Schneider: Wenn man sich die Diskrepanz anschaut zwischen den durchschnittlichen studentischen Einnahmen von 918 Euro und dem aktuellen BAföG-Höchstsatz von 735 Euro, dann wird allein schon daran deutlich: Beim BAföG gibt es nach wie vor dringenden Handlungsbedarf. Soll man auf einen Antrag verzichten, wenn das BAföG ohnehin nicht reicht?
Scheider: Natürlich nicht. 37 Prozent der Studierenden aus der Herkunftsgruppe mit niedrigem Einkommen, die keinen BAföG-Antrag stellen, sagen, sie wollen keine Schulden machen. Dabei ist der Darlehensanteil gedeckelt auf maximal 10 000 Euro und die Rückzahlung ist äußerst sozial verträglich. Über das BAföG und seine fairen Konditionen müssen wir also besser informieren.
Sind die steigenden Mieten für Studenten noch zu verkraften?
Schneider: Die Miete bleibt der größte Posten im studentischen Budget, mit durchschnittlich 323 Euro im Monat. 9,8 Prozent der Augsburger Studierenden wohnen in einem öffentlich geförderten sehr günstigen Wohnheim. Zum Vergleich: Unser teuerstes Appartement in Augsburg kostet 256 Euro. Bei der Versorgungsquote mit gefördertem Wohnraum liegt Augsburg im bundes- und bayernweiten Schnitt. Wir merken aber natürlich auch, dass die Preise auf dem priva- ten Wohnungsmarkt in Augsburg steigen.

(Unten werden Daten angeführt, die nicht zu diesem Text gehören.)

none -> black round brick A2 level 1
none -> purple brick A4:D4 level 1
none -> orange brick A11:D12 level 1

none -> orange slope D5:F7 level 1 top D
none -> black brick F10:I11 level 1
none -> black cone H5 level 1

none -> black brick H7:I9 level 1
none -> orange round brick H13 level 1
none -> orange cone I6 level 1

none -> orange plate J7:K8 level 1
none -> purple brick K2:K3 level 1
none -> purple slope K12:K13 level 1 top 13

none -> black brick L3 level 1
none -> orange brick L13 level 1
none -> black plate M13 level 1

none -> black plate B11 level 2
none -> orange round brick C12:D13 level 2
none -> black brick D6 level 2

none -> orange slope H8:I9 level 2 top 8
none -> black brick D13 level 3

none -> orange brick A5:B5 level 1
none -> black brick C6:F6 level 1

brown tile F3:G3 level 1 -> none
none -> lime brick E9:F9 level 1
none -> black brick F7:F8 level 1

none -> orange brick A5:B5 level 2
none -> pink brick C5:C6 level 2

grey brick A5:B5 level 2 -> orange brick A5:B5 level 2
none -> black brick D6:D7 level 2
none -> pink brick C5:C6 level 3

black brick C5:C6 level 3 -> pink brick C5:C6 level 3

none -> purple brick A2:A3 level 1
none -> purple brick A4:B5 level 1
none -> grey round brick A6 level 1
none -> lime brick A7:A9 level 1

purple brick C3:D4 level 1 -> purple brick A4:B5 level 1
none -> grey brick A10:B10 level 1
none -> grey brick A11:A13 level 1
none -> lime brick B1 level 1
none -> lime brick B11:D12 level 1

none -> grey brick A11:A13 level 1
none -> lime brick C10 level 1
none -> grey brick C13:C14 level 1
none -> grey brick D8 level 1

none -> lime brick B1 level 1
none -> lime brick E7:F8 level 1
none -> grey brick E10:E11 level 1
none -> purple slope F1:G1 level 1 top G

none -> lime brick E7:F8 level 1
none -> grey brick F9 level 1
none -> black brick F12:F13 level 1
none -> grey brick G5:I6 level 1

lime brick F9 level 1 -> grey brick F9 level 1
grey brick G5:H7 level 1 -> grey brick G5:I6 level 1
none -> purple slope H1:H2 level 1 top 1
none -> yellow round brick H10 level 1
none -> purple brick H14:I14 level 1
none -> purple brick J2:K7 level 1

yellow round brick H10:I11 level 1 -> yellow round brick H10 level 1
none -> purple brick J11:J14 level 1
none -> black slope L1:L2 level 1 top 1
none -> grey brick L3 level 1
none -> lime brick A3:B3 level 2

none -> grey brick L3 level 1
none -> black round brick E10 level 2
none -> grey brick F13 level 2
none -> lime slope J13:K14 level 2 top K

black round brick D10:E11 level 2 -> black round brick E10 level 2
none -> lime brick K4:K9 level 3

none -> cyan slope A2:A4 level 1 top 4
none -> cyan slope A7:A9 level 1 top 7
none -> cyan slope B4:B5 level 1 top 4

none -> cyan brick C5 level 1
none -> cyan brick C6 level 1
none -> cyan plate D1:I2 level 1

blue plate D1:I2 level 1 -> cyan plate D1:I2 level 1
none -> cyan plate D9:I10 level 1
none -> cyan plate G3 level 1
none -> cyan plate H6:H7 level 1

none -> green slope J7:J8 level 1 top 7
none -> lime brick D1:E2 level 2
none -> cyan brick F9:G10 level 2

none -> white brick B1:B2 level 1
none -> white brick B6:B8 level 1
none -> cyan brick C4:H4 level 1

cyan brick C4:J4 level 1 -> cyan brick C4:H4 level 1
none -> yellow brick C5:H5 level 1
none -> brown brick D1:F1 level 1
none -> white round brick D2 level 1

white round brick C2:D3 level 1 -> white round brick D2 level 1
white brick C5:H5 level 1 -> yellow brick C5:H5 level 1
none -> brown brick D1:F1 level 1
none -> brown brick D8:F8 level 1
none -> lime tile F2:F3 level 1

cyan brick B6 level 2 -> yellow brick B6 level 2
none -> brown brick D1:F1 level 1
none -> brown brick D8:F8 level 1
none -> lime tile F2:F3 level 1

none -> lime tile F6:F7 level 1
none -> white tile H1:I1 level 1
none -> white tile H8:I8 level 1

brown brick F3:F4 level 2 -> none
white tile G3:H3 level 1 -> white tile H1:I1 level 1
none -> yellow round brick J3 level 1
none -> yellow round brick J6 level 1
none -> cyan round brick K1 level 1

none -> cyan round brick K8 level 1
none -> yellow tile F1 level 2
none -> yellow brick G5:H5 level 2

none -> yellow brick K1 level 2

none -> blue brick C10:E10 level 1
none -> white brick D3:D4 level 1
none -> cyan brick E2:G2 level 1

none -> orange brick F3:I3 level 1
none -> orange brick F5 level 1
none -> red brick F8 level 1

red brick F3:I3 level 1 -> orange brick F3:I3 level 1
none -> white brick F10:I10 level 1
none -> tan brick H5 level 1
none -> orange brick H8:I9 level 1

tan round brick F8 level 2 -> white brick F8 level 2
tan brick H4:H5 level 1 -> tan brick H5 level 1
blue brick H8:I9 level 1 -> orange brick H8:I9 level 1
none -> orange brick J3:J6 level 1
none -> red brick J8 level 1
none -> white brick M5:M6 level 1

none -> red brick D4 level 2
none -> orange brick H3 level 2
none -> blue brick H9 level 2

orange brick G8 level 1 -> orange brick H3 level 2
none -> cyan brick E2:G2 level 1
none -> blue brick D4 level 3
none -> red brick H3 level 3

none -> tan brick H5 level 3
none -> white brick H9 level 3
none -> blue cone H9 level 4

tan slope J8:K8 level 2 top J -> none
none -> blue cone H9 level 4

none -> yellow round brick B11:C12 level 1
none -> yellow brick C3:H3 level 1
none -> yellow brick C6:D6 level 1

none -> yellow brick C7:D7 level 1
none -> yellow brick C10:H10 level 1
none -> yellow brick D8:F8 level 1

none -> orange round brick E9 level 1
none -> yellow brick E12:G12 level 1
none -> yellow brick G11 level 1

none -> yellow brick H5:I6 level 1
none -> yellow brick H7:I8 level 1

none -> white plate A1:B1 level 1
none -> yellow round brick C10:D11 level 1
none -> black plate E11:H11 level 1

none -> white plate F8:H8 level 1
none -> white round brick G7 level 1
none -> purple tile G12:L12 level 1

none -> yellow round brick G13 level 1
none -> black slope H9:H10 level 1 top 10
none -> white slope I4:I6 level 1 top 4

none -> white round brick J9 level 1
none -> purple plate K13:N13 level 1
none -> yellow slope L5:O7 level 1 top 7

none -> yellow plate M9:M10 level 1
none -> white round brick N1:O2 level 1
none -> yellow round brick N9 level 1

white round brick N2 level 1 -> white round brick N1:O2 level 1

70 Prozent der Augsburger Studenten jobben. Geht das zulasten des Studiums?
Schneider: Die Kollegen in unserer Beratungsstelle kennen viele Fälle, wo das tatsächlich so ist. Formal sind 92 Prozent aller Studierenden in einem Vollzeit-Präsenzstudium eingeschrieben. Von ihnen studieren aber nur 71 Prozent tatsächlich in Vollzeit und wenden mehr als 25 Wochenstunden fürs Studium auf. Fast ein Drittel studiert de facto in Teilzeit, weil weniger als 25 Wochenstunden fürs Studium aufgewendet werden. Der Anteil ist gegenüber 2012 um sieben Prozentpunkte angestiegen. Studieren ist und bleibt aber ein Vollzeit-Job.